Issue during training for multiple classes
Hi Sir. We faced an issue during our tries for training the model in multiple classes. We modified the sfd.yaml file based on the voxel_rcnn (please find attached the sfd.yaml file in text format) We received the following error message:
Traceback (most recent call last):
File "train.py", line 200, in
Do you have any solution please? We tried with batch size of 1 in the beggining but the model couldn't perform the batch normalization so we increased the batch size to 2. Also we have one single gpu.
Hi, the current version of our code seems only support 1 sample on each GPU, could you show the error information after you train with batch size of 1.

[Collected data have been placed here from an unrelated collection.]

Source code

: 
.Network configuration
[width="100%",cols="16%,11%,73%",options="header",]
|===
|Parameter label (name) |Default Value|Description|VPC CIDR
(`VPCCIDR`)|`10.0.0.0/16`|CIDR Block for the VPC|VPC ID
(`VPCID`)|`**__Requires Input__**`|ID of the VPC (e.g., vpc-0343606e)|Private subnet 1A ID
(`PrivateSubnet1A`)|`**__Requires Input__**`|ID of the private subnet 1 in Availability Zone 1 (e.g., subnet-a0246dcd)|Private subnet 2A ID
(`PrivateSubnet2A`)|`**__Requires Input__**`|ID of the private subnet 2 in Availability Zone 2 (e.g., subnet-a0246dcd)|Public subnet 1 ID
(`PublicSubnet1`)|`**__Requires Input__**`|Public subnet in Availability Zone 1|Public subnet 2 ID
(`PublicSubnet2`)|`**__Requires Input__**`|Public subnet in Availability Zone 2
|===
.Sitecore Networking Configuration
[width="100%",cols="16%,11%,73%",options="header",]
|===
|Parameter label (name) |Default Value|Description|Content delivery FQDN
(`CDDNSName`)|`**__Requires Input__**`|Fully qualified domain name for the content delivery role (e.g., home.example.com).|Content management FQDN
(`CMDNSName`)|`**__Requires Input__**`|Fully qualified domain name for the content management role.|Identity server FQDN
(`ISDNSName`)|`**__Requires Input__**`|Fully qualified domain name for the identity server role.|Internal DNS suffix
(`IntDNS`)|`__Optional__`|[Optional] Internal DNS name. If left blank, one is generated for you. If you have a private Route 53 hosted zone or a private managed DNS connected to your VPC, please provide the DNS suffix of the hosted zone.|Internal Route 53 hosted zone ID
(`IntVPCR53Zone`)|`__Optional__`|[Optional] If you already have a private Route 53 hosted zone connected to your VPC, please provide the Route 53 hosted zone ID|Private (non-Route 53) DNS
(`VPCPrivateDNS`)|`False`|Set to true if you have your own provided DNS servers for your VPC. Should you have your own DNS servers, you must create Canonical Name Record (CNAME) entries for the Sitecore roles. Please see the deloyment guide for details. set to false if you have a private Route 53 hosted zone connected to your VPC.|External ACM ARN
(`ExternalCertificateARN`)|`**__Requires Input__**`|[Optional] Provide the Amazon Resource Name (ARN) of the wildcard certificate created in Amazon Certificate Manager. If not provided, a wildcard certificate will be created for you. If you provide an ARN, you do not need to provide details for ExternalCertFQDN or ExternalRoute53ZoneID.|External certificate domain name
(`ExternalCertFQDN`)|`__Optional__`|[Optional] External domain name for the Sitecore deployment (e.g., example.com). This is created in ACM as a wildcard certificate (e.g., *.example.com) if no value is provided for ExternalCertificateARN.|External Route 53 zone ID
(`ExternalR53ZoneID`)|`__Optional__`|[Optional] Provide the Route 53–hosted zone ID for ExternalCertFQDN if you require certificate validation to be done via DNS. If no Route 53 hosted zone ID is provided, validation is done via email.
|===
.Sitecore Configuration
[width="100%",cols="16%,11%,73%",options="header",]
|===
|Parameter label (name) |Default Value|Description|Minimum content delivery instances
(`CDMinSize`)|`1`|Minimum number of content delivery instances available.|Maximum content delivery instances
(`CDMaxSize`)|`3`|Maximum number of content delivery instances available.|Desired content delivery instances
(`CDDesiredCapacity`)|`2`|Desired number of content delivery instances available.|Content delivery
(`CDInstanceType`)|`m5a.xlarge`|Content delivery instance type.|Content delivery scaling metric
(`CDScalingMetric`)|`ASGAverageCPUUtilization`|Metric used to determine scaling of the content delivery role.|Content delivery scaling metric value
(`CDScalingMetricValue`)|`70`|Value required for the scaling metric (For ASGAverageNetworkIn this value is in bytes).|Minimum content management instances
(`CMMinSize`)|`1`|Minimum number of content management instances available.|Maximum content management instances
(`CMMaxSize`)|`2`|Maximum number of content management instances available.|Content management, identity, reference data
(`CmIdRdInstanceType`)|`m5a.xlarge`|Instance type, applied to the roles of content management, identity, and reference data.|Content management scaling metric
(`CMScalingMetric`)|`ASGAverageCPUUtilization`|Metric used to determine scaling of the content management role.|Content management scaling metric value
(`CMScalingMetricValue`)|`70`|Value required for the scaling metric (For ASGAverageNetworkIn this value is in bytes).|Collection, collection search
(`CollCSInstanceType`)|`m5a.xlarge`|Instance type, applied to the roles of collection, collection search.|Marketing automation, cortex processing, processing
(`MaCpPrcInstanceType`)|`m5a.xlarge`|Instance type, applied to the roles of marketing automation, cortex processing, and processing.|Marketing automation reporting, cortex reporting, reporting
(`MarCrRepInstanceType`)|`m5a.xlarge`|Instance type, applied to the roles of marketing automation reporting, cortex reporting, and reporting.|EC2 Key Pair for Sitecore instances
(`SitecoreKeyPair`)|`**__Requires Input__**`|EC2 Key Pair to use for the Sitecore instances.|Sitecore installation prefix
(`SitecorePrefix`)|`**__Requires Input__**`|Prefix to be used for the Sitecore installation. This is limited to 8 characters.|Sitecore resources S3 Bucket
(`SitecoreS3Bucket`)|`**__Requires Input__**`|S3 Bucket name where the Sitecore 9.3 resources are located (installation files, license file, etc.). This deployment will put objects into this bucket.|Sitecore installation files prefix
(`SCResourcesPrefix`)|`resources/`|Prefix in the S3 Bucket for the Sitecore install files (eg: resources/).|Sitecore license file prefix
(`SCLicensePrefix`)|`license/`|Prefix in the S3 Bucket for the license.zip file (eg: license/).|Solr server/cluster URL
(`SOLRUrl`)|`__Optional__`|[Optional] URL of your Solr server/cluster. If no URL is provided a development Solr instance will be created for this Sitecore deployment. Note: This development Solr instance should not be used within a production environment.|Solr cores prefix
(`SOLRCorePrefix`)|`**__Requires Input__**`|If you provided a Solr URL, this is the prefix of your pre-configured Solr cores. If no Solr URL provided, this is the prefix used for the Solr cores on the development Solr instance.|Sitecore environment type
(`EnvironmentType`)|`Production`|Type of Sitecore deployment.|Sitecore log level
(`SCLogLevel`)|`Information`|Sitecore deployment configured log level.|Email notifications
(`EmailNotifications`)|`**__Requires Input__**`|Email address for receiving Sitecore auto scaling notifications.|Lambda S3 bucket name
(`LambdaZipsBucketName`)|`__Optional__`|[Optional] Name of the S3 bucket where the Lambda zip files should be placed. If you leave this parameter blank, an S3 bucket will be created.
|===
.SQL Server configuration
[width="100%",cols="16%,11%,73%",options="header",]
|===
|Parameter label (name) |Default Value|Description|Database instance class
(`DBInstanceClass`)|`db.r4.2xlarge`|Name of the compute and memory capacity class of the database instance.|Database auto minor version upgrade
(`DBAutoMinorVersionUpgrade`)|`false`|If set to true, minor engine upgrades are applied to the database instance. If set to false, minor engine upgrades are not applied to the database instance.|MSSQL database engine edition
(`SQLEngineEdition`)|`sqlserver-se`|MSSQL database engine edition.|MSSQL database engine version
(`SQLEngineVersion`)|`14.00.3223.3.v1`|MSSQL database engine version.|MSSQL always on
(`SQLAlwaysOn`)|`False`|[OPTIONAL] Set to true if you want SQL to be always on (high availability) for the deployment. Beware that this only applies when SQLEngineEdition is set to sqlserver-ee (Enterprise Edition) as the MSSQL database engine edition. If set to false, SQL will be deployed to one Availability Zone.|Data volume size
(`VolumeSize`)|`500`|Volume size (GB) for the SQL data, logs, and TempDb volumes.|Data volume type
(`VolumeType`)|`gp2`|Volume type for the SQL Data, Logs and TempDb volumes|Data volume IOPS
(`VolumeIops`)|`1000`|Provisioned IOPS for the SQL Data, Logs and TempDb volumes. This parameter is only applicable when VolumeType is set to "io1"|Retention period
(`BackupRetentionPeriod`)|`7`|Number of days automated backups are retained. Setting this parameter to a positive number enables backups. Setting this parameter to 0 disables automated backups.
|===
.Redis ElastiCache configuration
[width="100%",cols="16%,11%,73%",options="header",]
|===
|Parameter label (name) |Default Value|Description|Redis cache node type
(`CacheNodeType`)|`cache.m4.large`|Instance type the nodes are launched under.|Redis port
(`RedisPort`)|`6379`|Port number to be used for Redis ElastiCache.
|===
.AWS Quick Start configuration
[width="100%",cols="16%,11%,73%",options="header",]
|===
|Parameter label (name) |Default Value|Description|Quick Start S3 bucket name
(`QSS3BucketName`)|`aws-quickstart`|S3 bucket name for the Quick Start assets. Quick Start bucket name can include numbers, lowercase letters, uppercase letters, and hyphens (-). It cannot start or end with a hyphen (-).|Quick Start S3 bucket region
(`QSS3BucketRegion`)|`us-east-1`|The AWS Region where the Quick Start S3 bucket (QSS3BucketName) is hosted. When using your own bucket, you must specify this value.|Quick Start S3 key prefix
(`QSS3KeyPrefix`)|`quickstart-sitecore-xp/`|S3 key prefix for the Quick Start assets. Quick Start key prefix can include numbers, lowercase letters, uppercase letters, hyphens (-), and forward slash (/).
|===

Thank you for your answer. Attached you can find the traceback error after trying training with batch size of 1. message (6).txt
@LittlePey Does the above traceback error help you to understand the issue? Is there a solution? Thank you in advance.
@LittlePey Any idea?
Hi, it is a bug in SFD code when there is no pseudo point in any ROI. Sometimes, we just resume the latest checkpoint and the error will disappear.
Hi @LittlePey and thank you for your answer. To be honest I didn't understand your answer. I will try to repeat the issue. We tried to train the SFD for multiple classes and with batch size of 1 in a single gpu machine. We received the attached error. (We tried also with greater batch sizes but as you mentioned the current version of our code seems only support 1 sample on each GPU). How can we resume the latest checkpoint if the training doesn't start at all? Is there a solution? What do you think? Thank you in advance. message.6.txt
Hi, we didn't encounter your problem that the training doesn't start at all, maybe you can skip forward and backward when this situation happened.
Hi again @LittlePey . Any update on this? Is there a way to configure the training procedure with batch size of 2?
This bug is appear before the first epoch finished. So how can I resume the latest checkpoint?